T.a.v. feit 3 primair ad. 1., gedachtestreepje 2:
De rechtbank is van oordeel dat op grond van de inhoud van de bewijsmiddelen het plegen van bedrieglijke bankbreuk, zoals ten laste gelegd onder feit 3 primair ad 1., gedachtestreepje 2, wettig en overtuigend bewezen kan worden. [verdachte] heeft een verzoek tot afkoop van zijn lijfrentepolis gedaan en hij heeft de verzekeraar verzocht het afkoopbedrag uit te keren op de bankrekening van zijn zoon [betrokkene ] , over welke rekening [verdachte] de beschikking had. De curator had geen zicht op deze rekening, noch was hij bekend met het afkoopverzoek. Voorts heeft [verdachte] aan de verzekeraar een ander correspondentieadres opgegeven teneinde de faillissementsrechtelijke postblokkade op zijn eigen adres te omzeilen. De verzekeraar heeft het afkoopbedrag van € 2.215,00 op 27 september 2011 uitgekeerd op het door [verdachte] opgegeven bankrekeningnummer van zijn zoon [betrokkene ] . Door het handelen van [verdachte] is het afkoopbedrag aan het zicht van de curator onttrokken en zijn de baten niet verantwoord. Hierdoor kunnen de schuldeisers van [verdachte] zijn benadeeld. Gelet op het voorgaande is de rechtbank van oordeel dat [verdachte] , terwijl hij in staat van faillissement was verklaard, ter bedrieglijke verkorting van zijn schuldeisers baten niet heeft verantwoord. Nu uit het dossier onvoldoende blijkt van rechtens relevante betrokkenheid van [medeverdachte] bij dit deel van het ten laste gelegde feit, zal [verdachte] er van worden vrijgesproken dat hij dit feit in vereniging heeft gepleegd.

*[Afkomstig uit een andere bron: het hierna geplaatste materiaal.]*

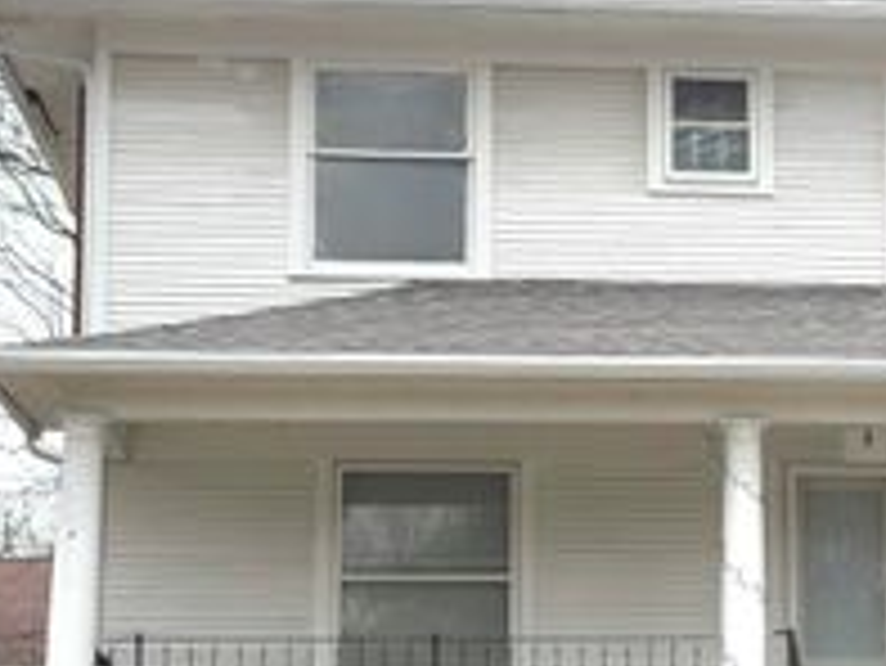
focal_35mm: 122
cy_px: 398
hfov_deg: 15.9
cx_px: 819
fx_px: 3125
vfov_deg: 12.2
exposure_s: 1/2033
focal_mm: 6.76
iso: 80
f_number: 1.78
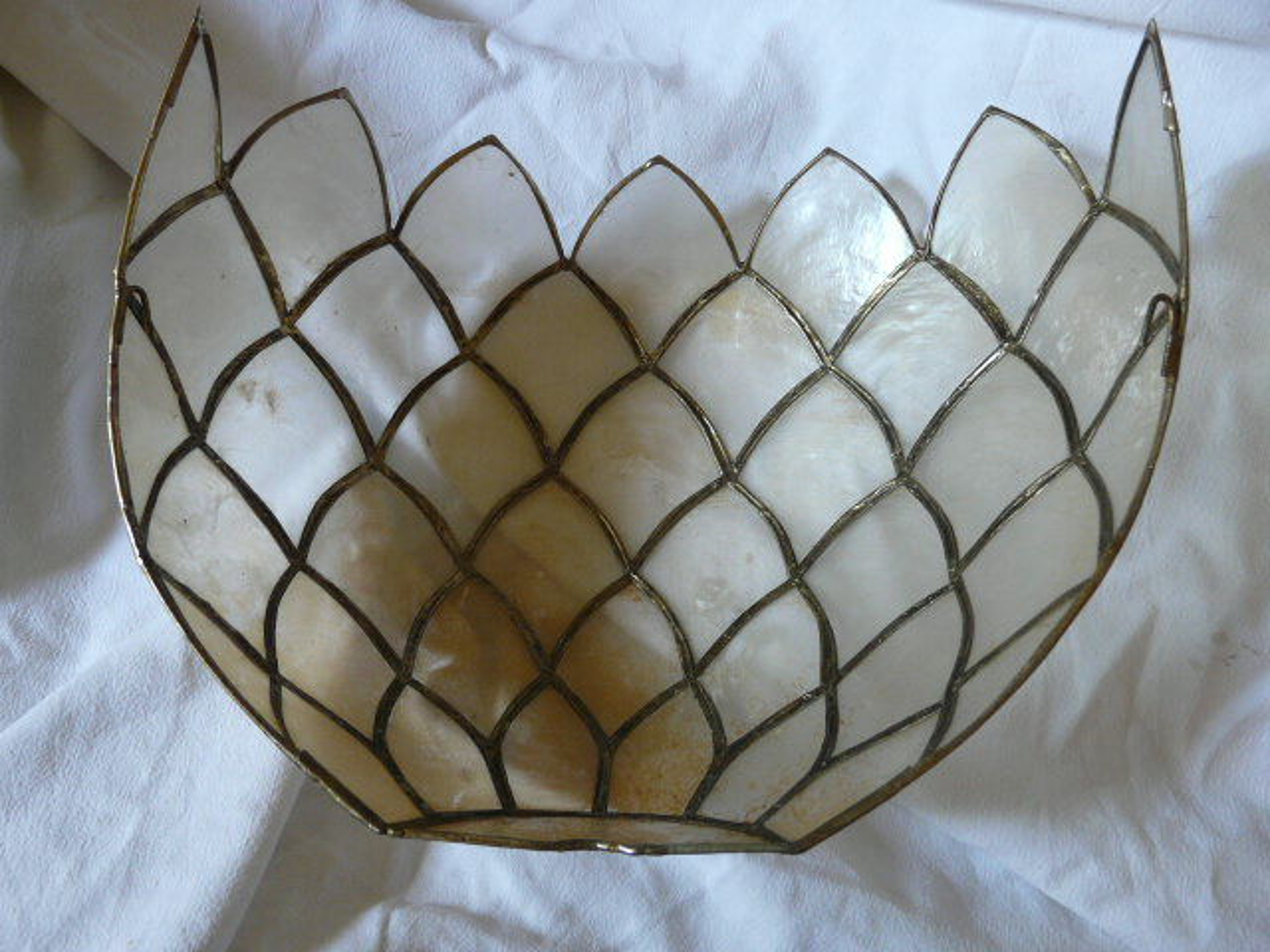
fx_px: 1027
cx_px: 635
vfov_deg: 49.7
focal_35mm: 28
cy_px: 476
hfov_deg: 63.4
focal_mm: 4.6
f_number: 2.8
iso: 200
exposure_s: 1/30
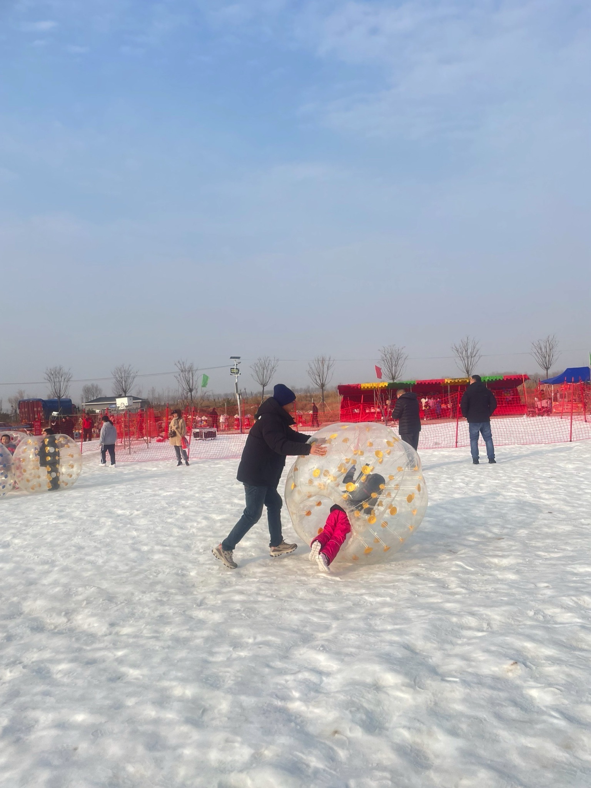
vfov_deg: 67.3
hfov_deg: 53.1
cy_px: 394
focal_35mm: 26
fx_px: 592
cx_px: 296
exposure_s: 1/2681
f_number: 1.6
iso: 32
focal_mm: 4.2
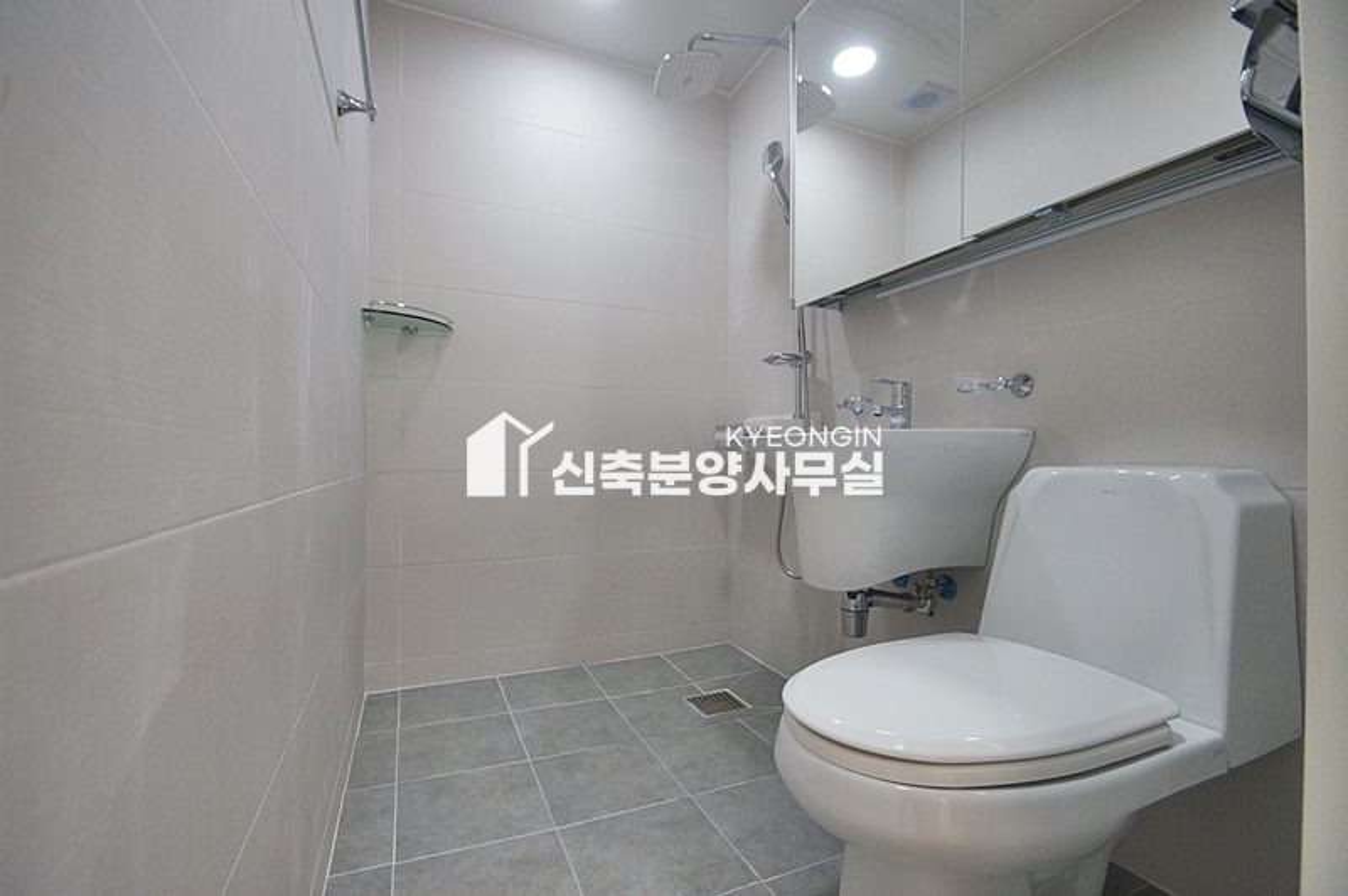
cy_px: 448
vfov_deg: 72.0
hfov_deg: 95.0
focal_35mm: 16
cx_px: 674
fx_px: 617
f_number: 3.5
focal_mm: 11
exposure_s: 1/160
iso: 800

T.a.v. feit 3 primair ad. 1, gedachtestreepje 3 tot en met 6:
De rechtbank is van oordeel dat het plegen van bedrieglijke bankbreuk, zoals ten laste gelegd onder feit 3 primair onder 1., gedachtestreepje 3 tot en met 6, wettig en overtuigend bewezen kan worden.
[verdachte] is op [datum] 2009 door de rechtbank Breda in staat van faillissement verklaard, waardoor op hem - op grond van de faillissementswet - de plicht rustte zijn baten te verantwoorden. Zoals hiervoor reeds overwogen gaat het bij deze plicht niet alleen om de baten die op de datum van faillissement in de boedel vallen, maar ook om baten die na de datum van het faillissement worden verworven.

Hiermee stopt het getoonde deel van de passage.